Mais nous, plus de 2000 ans après, comment pouvons-nous constater comme eux que Jésus a bien accompli les prophéties ? C’est la raison même pour laquelle les évangiles ont été écrits : ce sont des témoignages, assermentés comme pour un procès. Voilà pourquoi ils sont si précis, avec des paroles et une multitude de détails factuels : des noms, des heures, des gestes, des observations physiques.
 
Cela a deux conséquences pour nous. La première est que les évangiles, surtout en ce qui concerne la Passion de Jésus, nous racontent ce qu’il s’est réellement passé, avec un très haut niveau de crédibilité. Et nous ne pouvons que constater à quel point les prophéties de l’Ancien Testament se sont réalisées.
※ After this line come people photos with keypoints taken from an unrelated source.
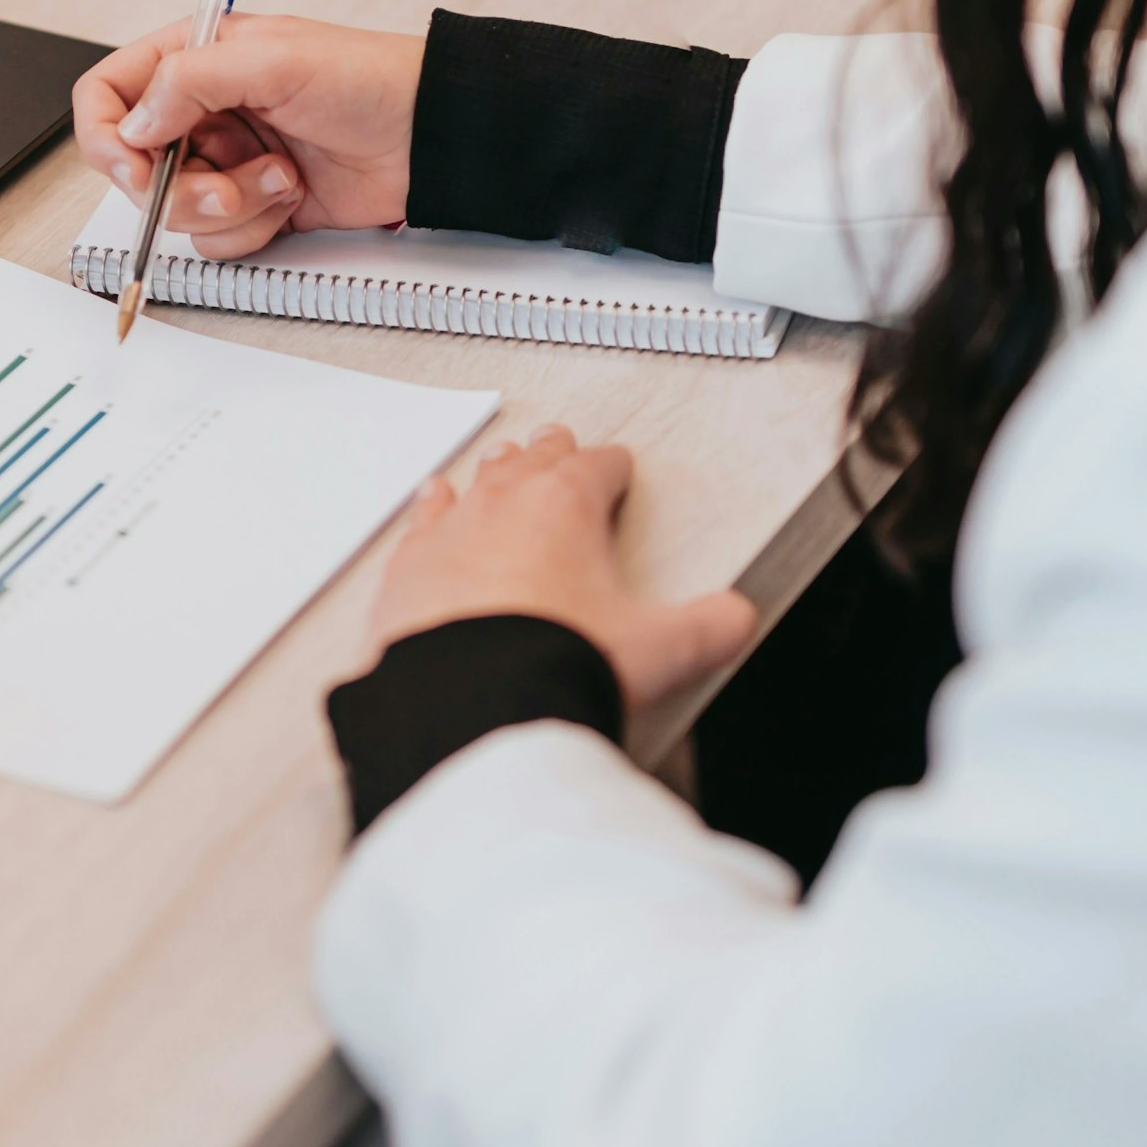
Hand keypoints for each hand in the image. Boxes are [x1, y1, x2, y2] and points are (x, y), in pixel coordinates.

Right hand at [72, 13, 424, 259]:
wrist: (430, 136)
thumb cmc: (367, 78)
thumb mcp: (273, 59)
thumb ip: (190, 80)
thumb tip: (134, 124)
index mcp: (196, 59)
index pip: (110, 94)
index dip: (107, 135)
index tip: (134, 163)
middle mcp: (204, 111)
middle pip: (135, 166)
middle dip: (176, 186)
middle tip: (221, 185)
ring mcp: (228, 161)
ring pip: (176, 210)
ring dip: (229, 204)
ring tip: (281, 177)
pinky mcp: (256, 204)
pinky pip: (218, 238)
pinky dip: (253, 227)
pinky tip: (293, 196)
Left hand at [370, 428, 757, 719]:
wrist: (470, 704)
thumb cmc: (556, 664)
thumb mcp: (658, 650)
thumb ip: (708, 628)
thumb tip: (737, 619)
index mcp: (567, 506)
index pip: (598, 467)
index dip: (613, 466)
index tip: (618, 466)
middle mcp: (505, 505)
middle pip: (534, 461)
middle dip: (551, 453)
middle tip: (558, 442)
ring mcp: (451, 533)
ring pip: (477, 482)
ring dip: (495, 471)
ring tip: (503, 459)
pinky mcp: (409, 570)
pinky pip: (423, 523)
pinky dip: (433, 510)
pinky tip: (432, 501)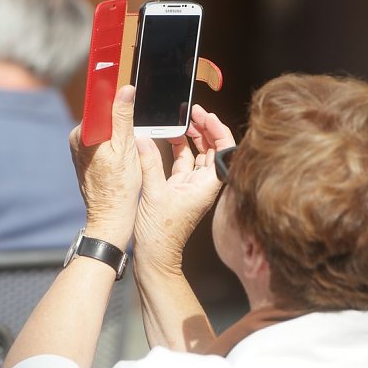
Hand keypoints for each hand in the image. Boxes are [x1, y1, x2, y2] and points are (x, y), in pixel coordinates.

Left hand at [69, 85, 140, 247]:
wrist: (110, 217)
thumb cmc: (120, 187)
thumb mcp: (126, 149)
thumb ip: (124, 117)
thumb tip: (125, 90)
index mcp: (83, 134)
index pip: (98, 102)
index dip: (114, 93)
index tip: (125, 82)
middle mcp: (77, 139)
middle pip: (103, 114)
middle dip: (120, 118)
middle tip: (133, 133)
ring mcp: (80, 148)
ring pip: (105, 128)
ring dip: (120, 132)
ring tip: (128, 150)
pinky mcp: (86, 156)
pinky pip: (103, 140)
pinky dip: (115, 143)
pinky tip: (123, 157)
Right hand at [133, 105, 235, 272]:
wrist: (155, 256)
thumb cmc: (161, 233)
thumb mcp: (154, 193)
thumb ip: (149, 163)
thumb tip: (143, 138)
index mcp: (207, 185)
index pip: (224, 152)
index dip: (218, 130)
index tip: (206, 115)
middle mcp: (203, 184)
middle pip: (214, 149)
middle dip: (206, 128)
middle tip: (193, 111)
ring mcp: (192, 185)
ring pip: (199, 154)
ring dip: (193, 136)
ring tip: (183, 119)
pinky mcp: (180, 188)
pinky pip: (184, 162)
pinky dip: (179, 148)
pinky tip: (170, 136)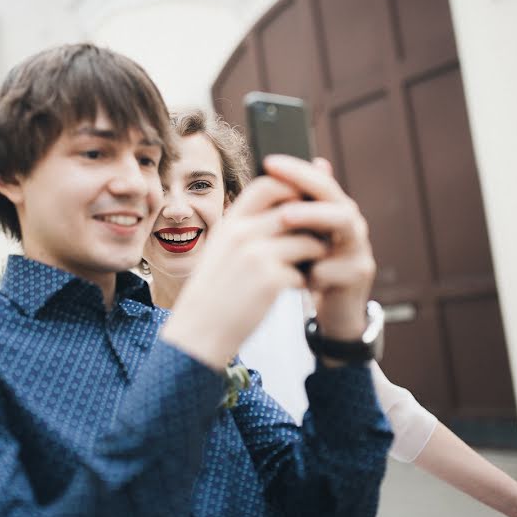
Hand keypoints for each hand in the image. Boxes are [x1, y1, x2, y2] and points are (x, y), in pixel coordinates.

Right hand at [161, 174, 328, 369]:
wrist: (199, 330)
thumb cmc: (214, 290)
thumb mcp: (222, 249)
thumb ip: (247, 227)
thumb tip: (283, 209)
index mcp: (230, 222)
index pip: (268, 185)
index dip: (291, 190)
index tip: (303, 205)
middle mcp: (242, 233)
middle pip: (295, 211)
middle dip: (313, 224)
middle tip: (317, 238)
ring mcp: (257, 256)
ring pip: (308, 241)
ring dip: (314, 255)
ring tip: (307, 267)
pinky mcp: (271, 281)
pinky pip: (306, 272)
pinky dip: (306, 281)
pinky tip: (296, 288)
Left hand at [263, 155, 374, 342]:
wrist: (331, 310)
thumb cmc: (309, 268)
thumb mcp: (296, 239)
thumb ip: (289, 209)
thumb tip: (271, 173)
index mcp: (334, 210)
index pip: (319, 180)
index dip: (296, 170)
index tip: (268, 162)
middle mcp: (350, 223)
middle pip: (335, 196)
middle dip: (307, 187)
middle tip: (276, 181)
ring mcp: (359, 246)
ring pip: (344, 225)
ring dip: (314, 217)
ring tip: (285, 218)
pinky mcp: (360, 274)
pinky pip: (340, 268)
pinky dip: (318, 271)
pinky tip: (300, 277)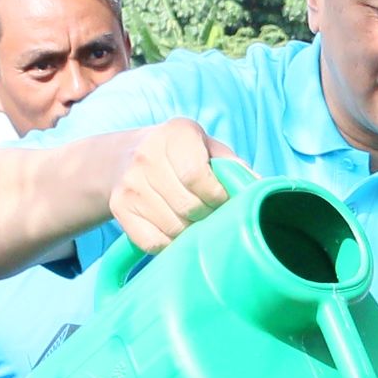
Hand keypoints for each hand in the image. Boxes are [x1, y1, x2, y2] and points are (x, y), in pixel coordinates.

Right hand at [111, 118, 233, 252]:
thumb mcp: (208, 148)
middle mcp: (147, 155)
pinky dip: (169, 244)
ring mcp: (130, 183)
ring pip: (172, 228)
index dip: (216, 196)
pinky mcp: (119, 207)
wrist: (125, 158)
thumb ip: (232, 166)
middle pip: (187, 206)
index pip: (197, 176)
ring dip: (189, 233)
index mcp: (176, 133)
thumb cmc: (182, 156)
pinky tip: (173, 230)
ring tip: (192, 220)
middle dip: (206, 216)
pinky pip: (152, 242)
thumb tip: (258, 188)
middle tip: (209, 213)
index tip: (221, 200)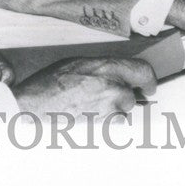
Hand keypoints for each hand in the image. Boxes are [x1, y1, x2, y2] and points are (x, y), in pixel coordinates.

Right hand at [13, 57, 156, 117]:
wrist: (36, 104)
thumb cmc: (52, 83)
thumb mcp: (79, 63)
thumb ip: (103, 67)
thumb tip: (118, 72)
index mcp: (107, 66)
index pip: (143, 70)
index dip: (148, 79)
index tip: (148, 85)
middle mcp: (112, 85)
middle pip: (135, 94)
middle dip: (129, 96)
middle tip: (116, 97)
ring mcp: (109, 106)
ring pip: (125, 109)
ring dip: (116, 108)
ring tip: (94, 105)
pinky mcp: (103, 123)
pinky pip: (115, 122)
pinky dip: (109, 120)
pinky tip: (92, 115)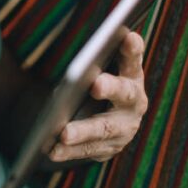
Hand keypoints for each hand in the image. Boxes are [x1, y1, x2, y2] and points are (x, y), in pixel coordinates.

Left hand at [49, 31, 147, 162]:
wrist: (91, 116)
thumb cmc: (89, 82)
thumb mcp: (91, 69)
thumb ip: (89, 63)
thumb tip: (73, 69)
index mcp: (131, 74)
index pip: (133, 58)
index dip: (132, 49)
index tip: (128, 36)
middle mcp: (134, 102)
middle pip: (125, 93)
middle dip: (111, 87)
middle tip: (95, 84)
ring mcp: (125, 128)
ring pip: (105, 128)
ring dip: (84, 130)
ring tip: (63, 133)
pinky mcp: (110, 148)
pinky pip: (89, 150)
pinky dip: (70, 151)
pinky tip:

La seconde est que notre foi est inséparable de celle des prophètes de l’Ancien Testament. D’ailleurs, quand les premiers chrétiens parlent des « Écritures », il ne s’agit pour eux que de l’Ancien Testament : la Loi de Moïse et les Prophètes. Spirituellement, nous sommes des juifs qui croyons en Jésus.
 
Justement, durant ces trois jours de Pâques, nous revivons avec Jésus et ses disciples, presque heure par heure, sa Passion mais aussi sa Résurrection. Si les témoignages des évangiles sont aussi réalistes pour la Passion de Jésus, c’est que les évangélistes veulent absolument que nous les croyions aussi pour sa Résurrection. La Résurrection n’est pas un mythe religieux, ni un phénomène psychologique, ni un roman qui termine bien : c’est une réalité historique.
La Résurrection aussi a été annoncée par les Écritures prophétiques. Par exemple, ce verset du psaume 30 : « Sur ton serviteur, que s’illumine ta face. » Il s’agit de l’annonce que la Résurrection sera une illumination, une transfiguration lumineuse de notre âme et de notre corps, par la puissance de Dieu. C’est bien ce qu’il s’est passé pour Jésus. Le suaire de Turin en est une parfaite illustration.
Alors, puisque Jésus est réellement ressuscité, c’est une nouvelle extraordinaire !
 
Et c’est pourquoi la Passion de Jésus, même si elle est dramatique, est devenue pour nous chrétiens, un témoignage d’espérance. Nous la lisons comme en négatif. Ainsi ce ne sont plus les grands prêtres et Pilate qui jugent Jésus pour le condamner à mort, mais le Fils de Dieu qui juge tous les hommes du haut de sa croix pour leur obtenir le pardon ; de même ce n’est plus la foule des hommes qui insulte Jésus mais l’assemblée des anges qui chantent sa gloire ; ce ne sont plus deux larrons qui encadrent Jésus en croix mais ce sont deux chérubins qui protègent de leurs ailes le Fils de Dieu assis sur son trône ; ce ne sont plus des soldats qui se partagent les vêtements Jésus, mais des disciples qui reçoivent de lui le vêtement des noces de l’Agneau ; le sang et l’eau qui coulent du flanc de Jésus après le coup de lance, deviennent l’annonce de l’eau du baptême et du sang de l’eucharistie qui proviennent de son cœur ; la croix poteau de mort devient arbre de vie : à ses pieds, ce n’est plus le rocher du Golgotha, c’est un jardin : celui du Paradis.
 
C’est ainsi chers frères et sœurs, que pour nous chrétiens, la croix signe de condamnation est devenue le signe de la victoire, et c’est pourquoi nous la vénérons.